Наконец наступил день, когда мы с отцом поехали в аэропорт. Самолет чуть опоздал, потом пассажиры очень долго проходили таможенный контроль, в конце концов, они вышли, и мы бросились обнимать Пилар. Андерс стоял сзади с чемоданами. Отец обнял его и поцеловал, пока мы целовались с бабушкой. Наконец я повернулась к нему и обняла за шею, собираясь поцеловать в щеку. Глупо делать вид, что мы друг для друга не существуем, он все-таки мой родственник! Я почувствовала, как у него напряглась шея, словно он не хотел подставлять мне щеку для поцелуя. Я увидела близко его лицо и поразилась его сходству со своими детскими фантазиями о лермонтовском Демоне. Черты лица были скульптурны, большие темные глаза словно обведены черной краской, так густы ресницы. Я закрыла глаза, чтобы это не видеть и услышала его вздох сквозь зубы. Мы уселись в машину. Я оказалась между Пилар и Андерсом. Он сидел совершенно спокойно и неподвижно, я повернулась к бабушке, но боком чувствовала его тело рядом с собой. Я не могла дождаться, когда мы приедем, но не имела ничего против того, чтобы ехать так вечно. Черт побери, впечатление оказалось сильнее, чем я рассчитывала!

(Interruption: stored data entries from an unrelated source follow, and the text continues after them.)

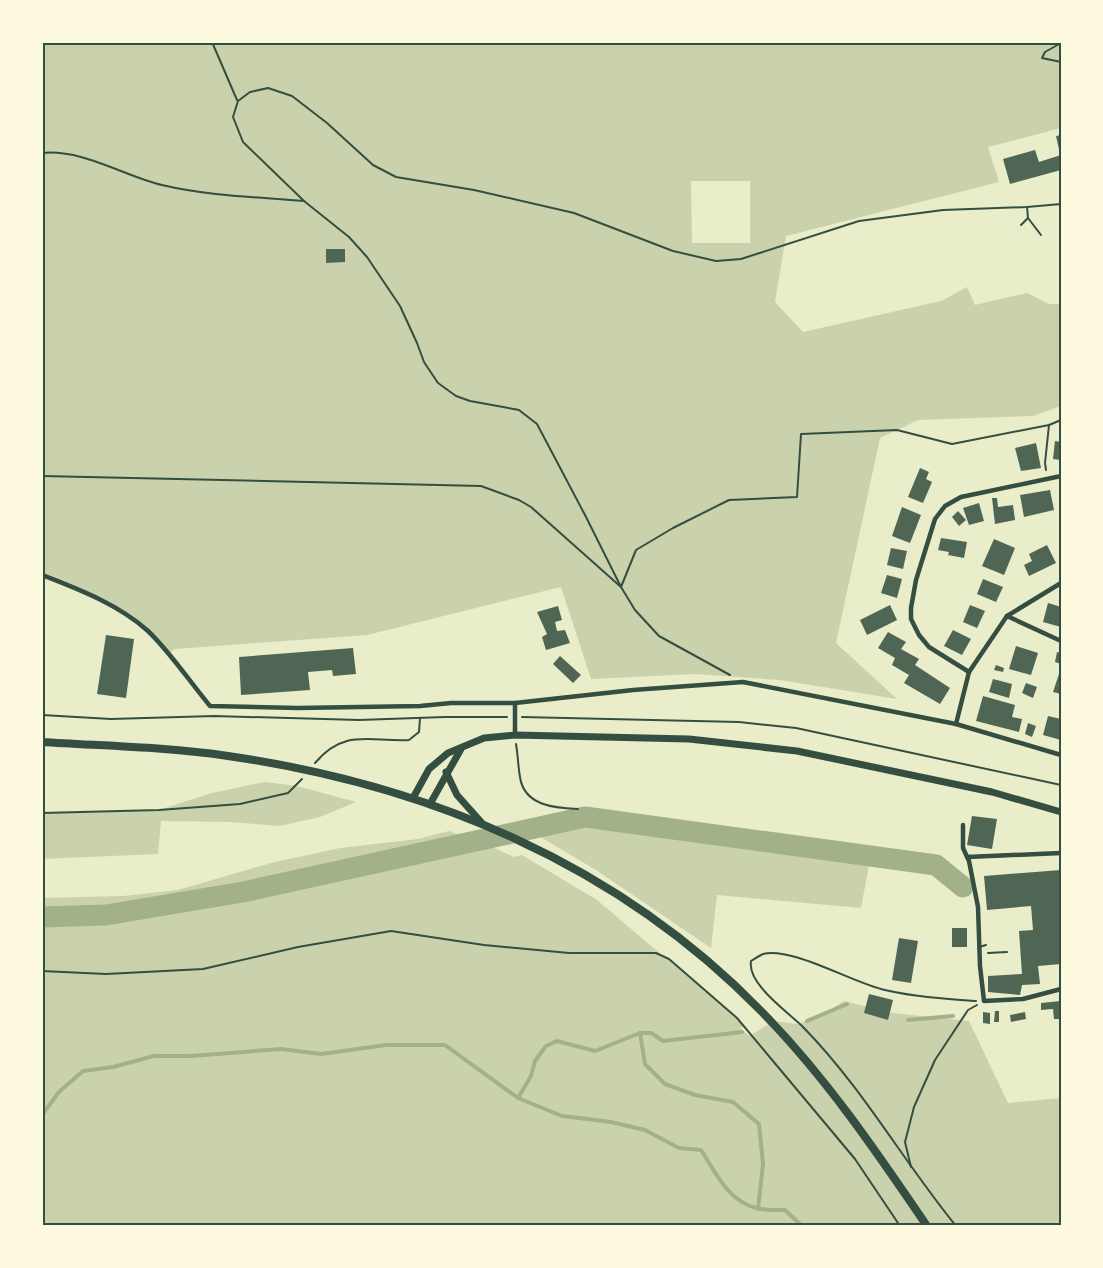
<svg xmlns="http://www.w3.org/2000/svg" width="1103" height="1268" font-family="Mulish,sans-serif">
<rect width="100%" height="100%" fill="#e9edc9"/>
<g fill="#cad2ad" fill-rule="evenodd">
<path d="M 42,42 L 1061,42 L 1061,128 L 988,147 L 999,182 L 786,236 L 775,302 L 803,332 L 941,301 L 967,287 L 975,305 L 1027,293 L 1049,304 L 1061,304 L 1061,406 L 1033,416 L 918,420 L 880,438 L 836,643 L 897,699 L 780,680 L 695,674 L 591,679 L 561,587 L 367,635 L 175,649 L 167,654 L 148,631 L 119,611 L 42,575 ZM 691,181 L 750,181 L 750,243 L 692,243 Z"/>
<polygon points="265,782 297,786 356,802 320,817 280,826 229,822 161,821 158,854 42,859 42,813 159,810 212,793"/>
<polygon points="569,826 870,860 861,908 717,895 711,948 596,870 537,835"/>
<polygon points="449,831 490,846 514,857 522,855 597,900 663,956 669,959 737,1018 744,1027 740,1028 749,1036 774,1021 797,1024 820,1017 844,1001 892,1013 969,1021 1008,1103 1061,1098 1061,1226 42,1226 42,898 123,896 178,890 271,863 340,848 418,839"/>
</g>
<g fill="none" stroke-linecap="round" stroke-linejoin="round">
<g stroke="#a3b18a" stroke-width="4">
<polyline points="908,1020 953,1016"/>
<polyline points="807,1021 847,1004"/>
<polyline points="640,1033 645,1064 665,1084 695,1095 733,1102 759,1124 763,1164 758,1209"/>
<polyline points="518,1098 531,1076 535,1061 546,1046 557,1041 595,1051 640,1033 651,1033 663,1041 742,1032"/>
<path d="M 42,1115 L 59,1092 L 83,1071 L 113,1067 L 154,1056 L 191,1056 L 281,1049 L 321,1054 L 386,1045 L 445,1045 L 518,1098 L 562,1116 L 611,1122 L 645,1130 L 679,1148 L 701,1150 C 716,1173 728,1201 756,1208 C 765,1211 776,1210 785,1210 L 802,1226"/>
</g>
<polyline stroke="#a3b18a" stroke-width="21" points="42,917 106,915 243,892 585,817 936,865 963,887"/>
</g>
<g fill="#4f6655">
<polygon points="1061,135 1061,154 1060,154 1056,136"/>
<polygon points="1035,150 1039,162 1061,155 1061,170 1010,184 1003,159"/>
<polygon points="326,249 345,249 345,262 326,263"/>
<polygon points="1055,441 1061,442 1061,460 1053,459"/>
<polygon points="1036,443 1041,468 1021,471 1015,448"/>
<polygon points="920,468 929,472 926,479 932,482 923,503 908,497"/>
<polygon points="1050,490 1054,510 1024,517 1020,495"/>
<polygon points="992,498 997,498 998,507 1013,505 1015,520 995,524"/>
<polygon points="979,503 984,521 969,525 963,508"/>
<polygon points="902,507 921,515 910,543 892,536"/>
<polygon points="958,511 966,520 959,526 952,517"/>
<polygon points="941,538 967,542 964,558 948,555 949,552 938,550"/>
<polygon points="994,539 1015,548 1004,575 982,566"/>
<polygon points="1047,545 1056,563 1029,576 1024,565 1032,561 1029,554"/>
<polygon points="891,548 907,551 903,569 887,565"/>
<polygon points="887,575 902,579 897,598 881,593"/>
<polygon points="983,579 1003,587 996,602 977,594"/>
<polygon points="1048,603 1061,607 1061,627 1043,622"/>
<polygon points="890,605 897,620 867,635 860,620"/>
<polygon points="970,605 985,611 977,628 963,622"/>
<polygon points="558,606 562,620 555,622 557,631 565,630 570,643 546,650 542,637 547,634 537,612"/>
<polygon points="953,630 971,639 962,655 944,646"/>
<polygon points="888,632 906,642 901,649 919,659 915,665 950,688 940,704 904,683 909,675 892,665 895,658 878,648"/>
<polygon points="106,635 134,639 126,698 97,694"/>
<polygon points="1016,646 1038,653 1031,675 1009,669"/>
<polygon points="353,648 356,674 333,676 332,670 308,672 310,690 241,695 239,657"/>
<polygon points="1057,652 1061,653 1061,664 1055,662"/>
<polygon points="560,656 581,675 573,683 553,664"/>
<polygon points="996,665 1004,668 1003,672 994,670"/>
<polygon points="1059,674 1061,675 1061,694 1053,692"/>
<polygon points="993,679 1012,684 1009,698 989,692"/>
<polygon points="1026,683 1037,687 1033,698 1022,693"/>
<polygon points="983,696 1015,705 1012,717 1022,719 1019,732 976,721"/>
<polygon points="1048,716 1061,719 1061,740 1043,735"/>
<polygon points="1028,723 1036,726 1032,737 1025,734"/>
<polygon points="972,816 997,819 992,849 967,845"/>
<polygon points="1061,870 1061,964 1038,966 1040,984 1022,985 1020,995 988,992 988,976 1022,974 1019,931 1033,930 1031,906 987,910 984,876"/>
<rect x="952" y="928" width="15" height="19"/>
<polygon points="899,938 918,941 911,983 892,980"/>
<polygon points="869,994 893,1000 888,1020 864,1013"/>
<polygon points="1061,1001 1061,1019 1054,1019 1053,1009 1041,1010 1041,1003"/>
<polygon points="995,1011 999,1011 999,1022 994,1022"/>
<polygon points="983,1012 990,1013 990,1024 983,1023"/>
<polygon points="1025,1012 1026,1019 1011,1022 1010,1015"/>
</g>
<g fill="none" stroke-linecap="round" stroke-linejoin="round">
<g stroke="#344e41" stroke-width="2">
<polyline points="212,42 237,100"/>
<polyline points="1061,43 1045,52 1042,58 1061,62"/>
<path d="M 42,153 C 83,149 124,176 162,185 C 208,196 257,197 304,201"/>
<polyline points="1027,207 1028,218 1041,235"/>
<polyline points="1021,225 1028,218"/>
<polyline points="1046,470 1045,463 1049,425"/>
<polyline points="42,476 481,486 519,500 531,507 621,587 636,550 673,528 729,500 797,497 801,434 897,430 952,444 1049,425 1061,420"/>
<polyline points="730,675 659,636 635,610 621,587 585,515 537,424 519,410 470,401 456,396 438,383 424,362 417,343 400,306 367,257 349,237 304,201 243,142 233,117 238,101 250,92 268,88 292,96 327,123 373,165 396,177 474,190 574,213 673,251 716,261 741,259 859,221 943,210 1027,207 1061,204"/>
<polyline points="42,715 111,719 214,716 359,720 445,717 507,717"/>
<polyline points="522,717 739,722 796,728 1061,785"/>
<path d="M 516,744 C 518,755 518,766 520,777 C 524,806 555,808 578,809"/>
<path d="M 315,763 C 344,728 370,742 409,740 L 419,732 L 420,718"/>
<polyline points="42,813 159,810 240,804 288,793 302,779"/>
<polyline points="988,953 1007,952"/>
<polyline points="42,971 106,974 203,969 298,947 391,931 484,945 569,953 656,953 669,959 737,1018 855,1159 900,1226"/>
<polyline points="911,1167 905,1142 914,1107 935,1060 968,1010 977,1005"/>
<path d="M 956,1226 C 903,1161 862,1087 803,1027 C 788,1012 747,984 751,961 C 754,959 759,956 763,954 C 791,946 855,984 885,990 C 915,997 946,999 976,1001"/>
</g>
<polyline stroke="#344e41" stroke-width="2" points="979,947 986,945"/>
<g stroke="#344e41" stroke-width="4.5">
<path d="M 42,575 C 78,589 118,604 148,631 C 170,652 190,682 210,706 L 298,708 L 420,706 L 451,703 L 515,703 L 633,690 L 743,682 L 956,724 L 1061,755"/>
<polyline points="1007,616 1061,641"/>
<polyline points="969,672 929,647 919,635 911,619 911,608 916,580 935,519 945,506 961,497 1061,476"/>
<polyline points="956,724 969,672 1007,616 1061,583"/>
<polyline points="515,735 515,703"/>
<polyline points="963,825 963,848 969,861 978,907 980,966 984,1001 1023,999 1061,989"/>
<polyline points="967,857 1061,853"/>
</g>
<g stroke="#344e41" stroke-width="7">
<polyline points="446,772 457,795 482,823"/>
<polyline points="413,798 429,769 448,753 484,738 515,735 689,739 797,751 992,792 1061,812"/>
<polyline points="430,804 461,749"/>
</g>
<path stroke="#344e41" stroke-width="8" d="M 42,742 C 104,746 167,747 228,756 C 429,785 618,864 761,1011 C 825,1076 876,1151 927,1226"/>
</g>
<rect width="1103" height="1268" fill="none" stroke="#fefae0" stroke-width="87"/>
<rect x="44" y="44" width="1016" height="1180" fill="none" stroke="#344e41" stroke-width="2"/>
</svg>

Мы приехали домой к отцу. Пилар, войдя в квартиру, расплакалась. Здесь прошла ее молодость, здесь она была счастлива с мужчиной, которого любила настолько, что уехала за ним на край света, - может быть, с единственным любимым мужчиной в жизни. Они долго стояли, обнявшись, мать и сын, а мы молчали, боясь нарушить их воспоминания. Наконец мы сели пить чай, а Пилар я сварила кофе, который она похвалила. Потом отец уговорил ее немного отдохнуть. Он вспомнил, что нужно купить фруктов и побежал в магазин. Мы остались в кабинете одни, и Андерс вдруг сказал напряженным звенящим голосом:
- Инга, ты простишь меня?
- За что? - удивилась я, - разве ты в чем-то виноват?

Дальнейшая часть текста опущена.